Officials at the Federal Bureau of Investigation and the Department of Justice declined to comment. Trump has been feuding with the intelligence community since before he took office, convinced that career officers as well as holdovers from the Obama administration have been trying to sabotage his presidency. He has ordered internal inquiries to find who leaked sensitive information regarding communications during the campaign between Russian officials and his campaign associates and allies, including Attorney General Jeff Sessions and ousted national security adviser Michael Flynn.
Some current and former intelligence officials cast doubt on Trump’s assertion. “It’s highly unlikely there was a wiretap,” said one former senior intelligence official familiar with surveillance law who spoke candidly on the condition of anonymity. The former official continued: “It seems unthinkable. If that were the case by some chance, that means that a federal judge would have found that there was either probable cause that he had committed a crime or was an agent of a foreign power.” A wiretap cannot be directed at a U.S. facility, the official said, without finding probable cause that the phone lines or Internet addresses were being used by agents of a foreign power — or by someone spying for or acting on behalf of a foreign government. “You can’t just go around and tap buildings,” the official said. Trump sent the tweets from Palm Beach, Fla., where he is vacationing this weekend at his private Mar-a-Lago estate. It has long been his practice to stir up new controversies to deflect attention from a damaging news cycle, such as the one in recent days about Sessions and Russia. Trump’s tweets took numerous top White House aides by surprise, according to a second White House official who was not authorized to speak publicly. Saturday was expected to be a “down day, pretty quiet,” this official said, and there was little, if any, attempt to coordinate the president’s message on the wiretapping allegations.
Here are Trump’s tweets, in the order they were sent (posted between 4:35 and 5:02 AM):
“Terrible! Just found out that Obama had my “wires tapped” in Trump Tower just before the victory. Nothing found. This is McCarthyism!”
“Just out: The same Russian Ambassador that met Jeff Sessions visited the Obama White House 22 times, and 4 times last year alone.”
“Is it legal for a sitting President to be “wire tapping” a race for president prior to an election? Turned down by court earlier. A NEW LOW!”
“I’d bet a good lawyer could make a great case out of the fact that President Obama was tapping my phones in October, just prior to Election!”
“How low has President Obama gone to tapp my phones during the very sacred election process. This is Nixon/Watergate. Bad (or sick) guy!”
“This morning Trump went berserk, tweeting a series of bizarre accusations charging that former president Barack Obama orchestrated a “Nixon/Watergate” plot to tap the phones at his Trump Tower headquarters last fall in the run-up to the election. Citing no evidence, he said the former president was a “Bad (or sick) guy!” Folks, we’ve got a huge problem on our hands. Either:
1. Trump is more nuts than we suspected — a true paranoid.

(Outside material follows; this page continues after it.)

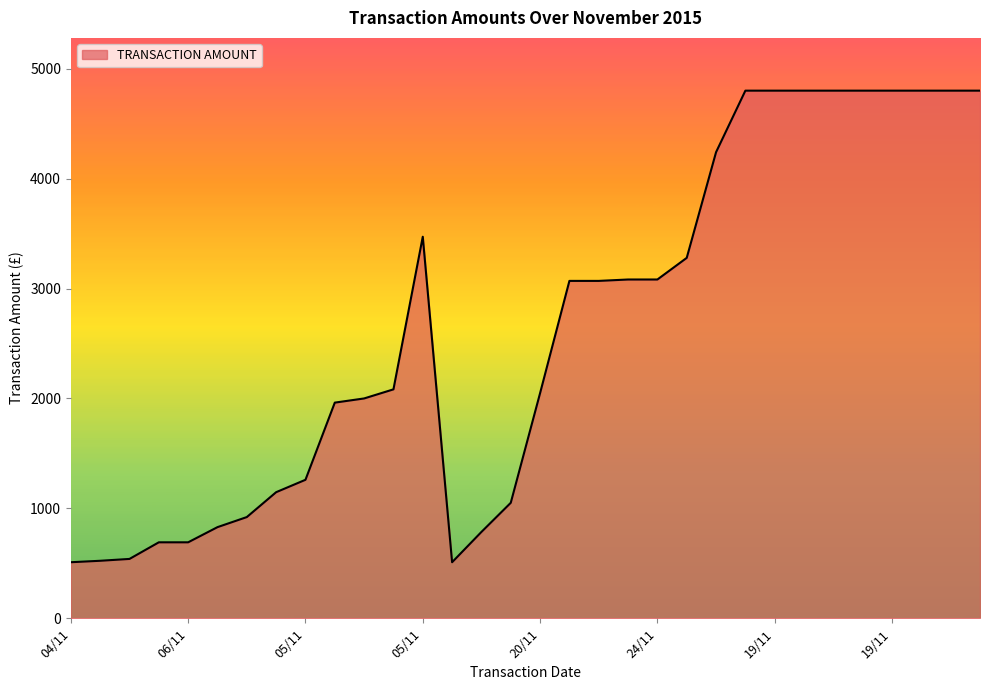

What is the minimum value shown in the chart?

509.9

2. Or he’s correct, in which case there’s probable cause that he committed treason. No president can order a wiretap. For federal agents to obtain a wiretap on Trump’s phone conversations, the Justice Department would first have had to convince a federal judge that it had gathered sufficient evidence that there was probable cause to believe that Trump had committed a serious crime or was an agent of a foreign power, depending on whether it was a criminal or foreign intelligence wiretap.
3. Or Trump’s outburst was triggered by a commentary on Breitbart News reporting an assertion Thursday night by rightwing talk-radio host Mark Levin suggesting Obama and his administration used “police state” tactics last fall to monitor the Trump team’s dealings with Russian operatives. If this was the source of Trump’s ravings this morning, we’ve got a president willing to put the prestige and power of his office behind a baseless claim emanating from rightwing purveyors of lies.
So there you have it — either he’s paranoid, he likely committed treason, or he’s making judgments based on rightwing crackpots. Each of them is as worrying as the other.”